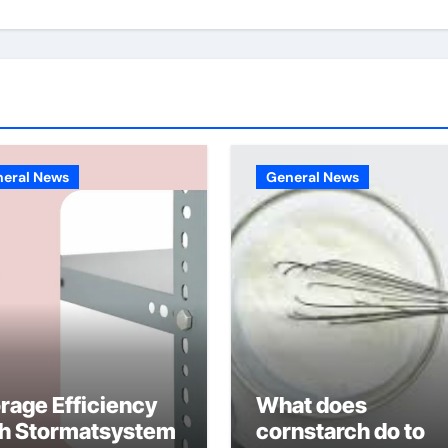
eral News
General News
rage Efficiency
What does
th Stormatsystem
cornstarch do to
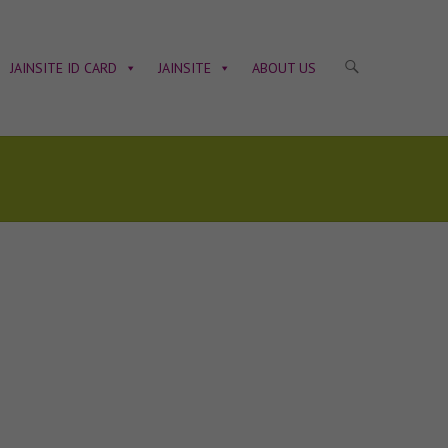
JAINSITE ID CARD
JAINSITE
ABOUT US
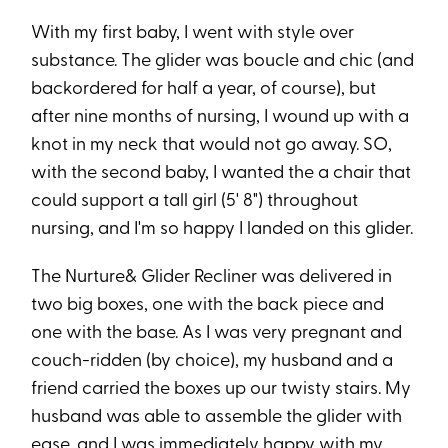
With my first baby, I went with style over
substance. The glider was boucle and chic (and
backordered for half a year, of course), but
after nine months of nursing, I wound up with a
knot in my neck that would not go away. SO,
with the second baby, I wanted the a chair that
could support a tall girl (5' 8") throughout
nursing, and I'm so happy I landed on this glider.
The Nurture& Glider Recliner was delivered in
two big boxes, one with the back piece and
one with the base. As I was very pregnant and
couch-ridden (by choice), my husband and a
friend carried the boxes up our twisty stairs. My
husband was able to assemble the glider with
ease, and I was immediately happy with my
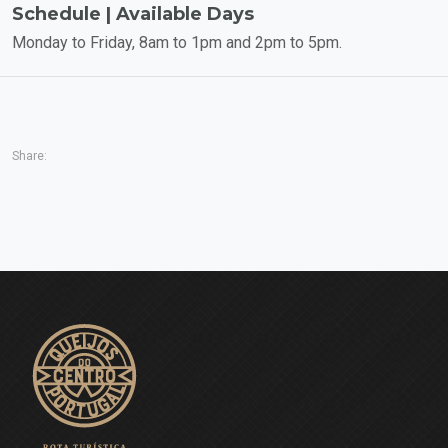
Schedule | Available Days
Monday to Friday, 8am to 1pm and 2pm to 5pm.
Share:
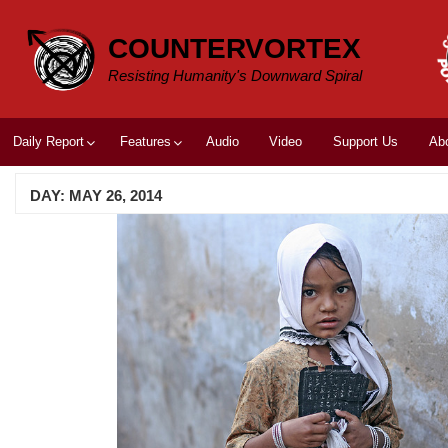
Skip
to
COUNTERVORTEX
content
Resisting Humanity's Downward Spiral
Daily Report
Features
Audio
Video
Support Us
Ab
DAY:
MAY 26, 2014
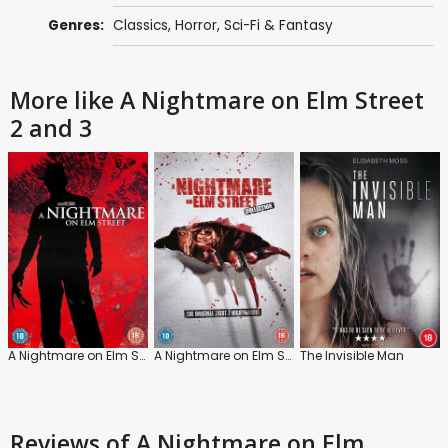
Genres:
Classics
,
Horror
,
Sci-Fi & Fantasy
More like A Nightmare on Elm Street
2 and 3
A Nightmare on Elm Street
A Nightmare on Elm Street 4 and 5
The Invisible Man
Reviews
of A Nightmare on Elm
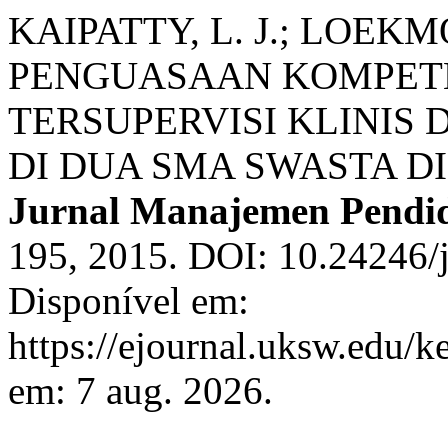
KAIPATTY, L. J.; LOEKM
PENGUASAAN KOMPETE
TERSUPERVISI KLINIS 
DI DUA SMA SWASTA D
Jurnal Manajemen Pendi
195, 2015. DOI: 10.24246/j
Disponível em:
https://ejournal.uksw.edu/k
em: 7 aug. 2026.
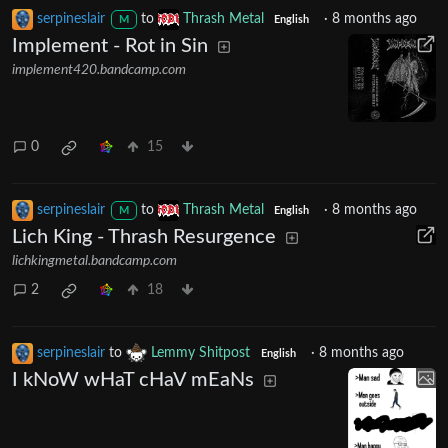
serpineslair
to
Thrash Metal
·
8 months ago
M
English
Implement - Rot in Sin
implement420.bandcamp.com
0
15
serpineslair
to
Thrash Metal
·
8 months ago
M
English
Lich King - Thrash Resurgence
lichkingmetal.bandcamp.com
2
18
serpineslair
to
Lemmy Shitpost
·
8 months ago
English
I kNoW wHaT cHaV mEaNs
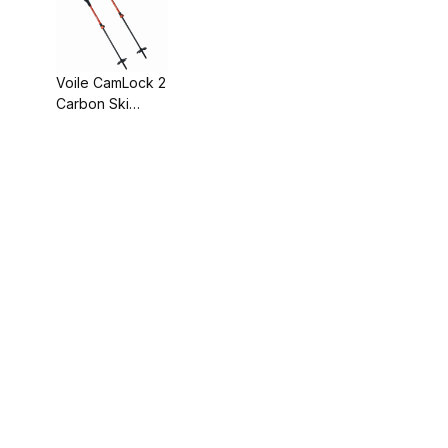
Voile CamLock 2
Carbon Ski
Poles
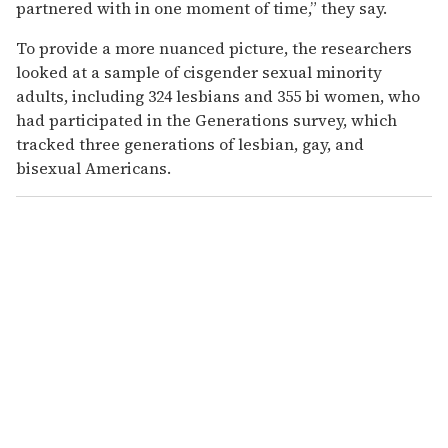
partnered with in one moment of time,” they say.
To provide a more nuanced picture, the researchers
looked at a sample of cisgender sexual minority
adults, including 324 lesbians and 355 bi women, who
had participated in the Generations survey, which
tracked three generations of lesbian, gay, and
bisexual Americans.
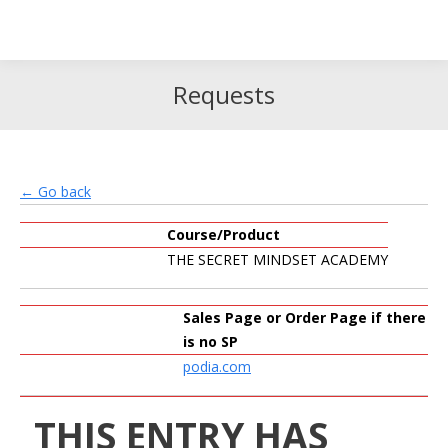
Search
Search:
Requests
← Go back
Course/Product
THE SECRET MINDSET ACADEMY
Sales Page or Order Page if there
is no SP
podia.com
THIS ENTRY HAS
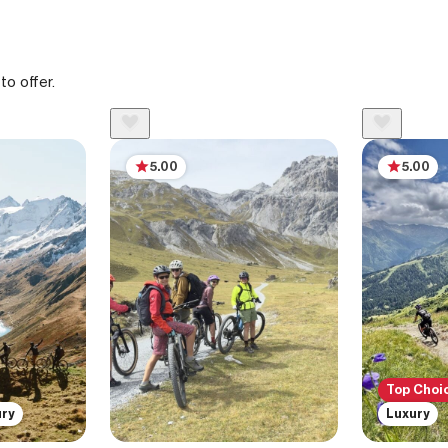
to offer.
5.00
5.00
Top Choi
ury
Luxury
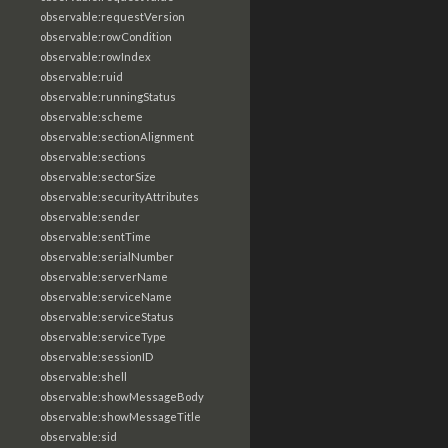
observable:requestVersion
observable:rowCondition
observable:rowIndex
observable:ruid
observable:runningStatus
observable:scheme
observable:sectionAlignment
observable:sections
observable:sectorSize
observable:securityAttributes
observable:sender
observable:sentTime
observable:serialNumber
observable:serverName
observable:serviceName
observable:serviceStatus
observable:serviceType
observable:sessionID
observable:shell
observable:showMessageBody
observable:showMessageTitle
observable:sid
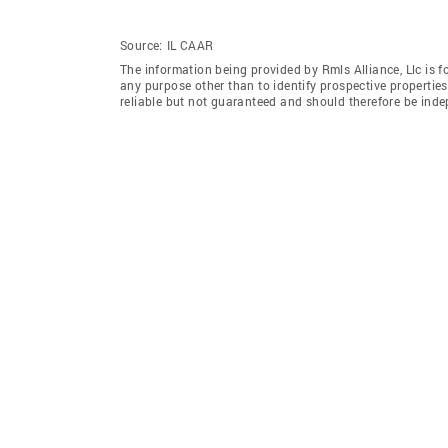
Source:
IL CAAR
The information being provided by Rmls Alliance, Llc is 
any purpose other than to identify prospective properti
reliable but not guaranteed and should therefore be indep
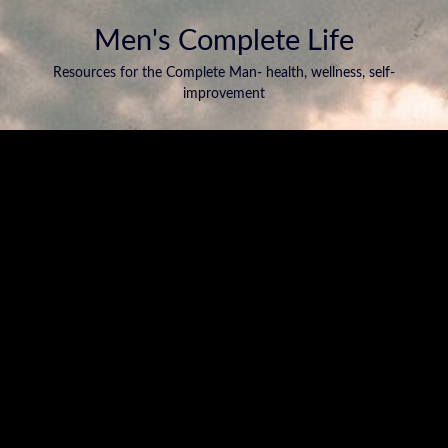
Men's Complete Life
Resources for the Complete Man- health, wellness, self-
improvement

------------------------------

§ To do: Leave out the pictures and give the listing above again exactly.

§ Reply:
eral News
General News
rage Efficiency
What does
th Stormatsystem
cornstarch do to
JAINSITE ID CARD
JAINSITE
ABOUT US
With my first baby, I went with style over
substance. The glider was boucle and chic (and
backordered for half a year, of course), but
after nine months of nursing, I wound up with a
knot in my neck that would not go away. SO,
with the second baby, I wanted the a chair that
could support a tall girl (5' 8") throughout
nursing, and I'm so happy I landed on this glider.
The Nurture& Glider Recliner was delivered in
two big boxes, one with the back piece and
one with the base. As I was very pregnant and
couch-ridden (by choice), my husband and a
friend carried the boxes up our twisty stairs. My
husband was able to assemble the glider with
ease, and I was immediately happy with my
Schedule | Available Days
Monday to Friday, 8am to 1pm and 2pm to 5pm.
Share:
Skip
to
COUNTERVORTEX
content
Resisting Humanity's Downward Spiral
Daily Report
Features
Audio
Video
Support Us
Ab
DAY:
MAY 26, 2014
Genres:
Classics
,
Horror
,
Sci-Fi & Fantasy
More like A Nightmare on Elm Street
2 and 3
A Nightmare on Elm Street
A Nightmare on Elm Street 4 and 5
The Invisible Man
Reviews
of A Nightmare on Elm
KAIPATTY, L. J.; LOEKM
PENGUASAAN KOMPETE
TERSUPERVISI KLINIS 
DI DUA SMA SWASTA D
Jurnal Manajemen Pendi
195, 2015. DOI: 10.24246/j
Disponível em:
https://ejournal.uksw.edu/k
em: 7 aug. 2026.
serpineslair
to
Thrash Metal
·
8 months ago
M
English
Implement - Rot in Sin
implement420.bandcamp.com
0
15
serpineslair
to
Thrash Metal
·
8 months ago
M
English
Lich King - Thrash Resurgence
lichkingmetal.bandcamp.com
2
18
serpineslair
to
Lemmy Shitpost
·
8 months ago
English
I kNoW wHaT cHaV mEaNs
Voile CamLock 2
Carbon Ski
Poles
partnered with in one moment of time,” they say.
To provide a more nuanced picture, the researchers
looked at a sample of cisgender sexual minority
adults, including 324 lesbians and 355 bi women, who
had participated in the Generations survey, which
tracked three generations of lesbian, gay, and
bisexual Americans.
Search
Search:
Requests
← Go back
Course/Product
THE SECRET MINDSET ACADEMY
Sales Page or Order Page if there
is no SP
podia.com
THIS ENTRY HAS
to offer.
5.00
5.00
Top Choi
ury
Luxury
observable:requestVersion
observable:rowCondition
observable:rowIndex
observable:ruid
observable:runningStatus
observable:scheme
observable:sectionAlignment
observable:sections
observable:sectorSize
observable:securityAttributes
observable:sender
observable:sentTime
observable:serialNumber
observable:serverName
observable:serviceName
observable:serviceStatus
observable:serviceType
observable:sessionID
observable:shell
observable:showMessageBody
observable:showMessageTitle
observable:sid
Source:
IL CAAR
The information being provided by Rmls Alliance, Llc is 
any purpose other than to identify prospective properti
reliable but not guaranteed and should therefore be indep
Men's Complete Life
Resources for the Complete Man- health, wellness, self-
improvement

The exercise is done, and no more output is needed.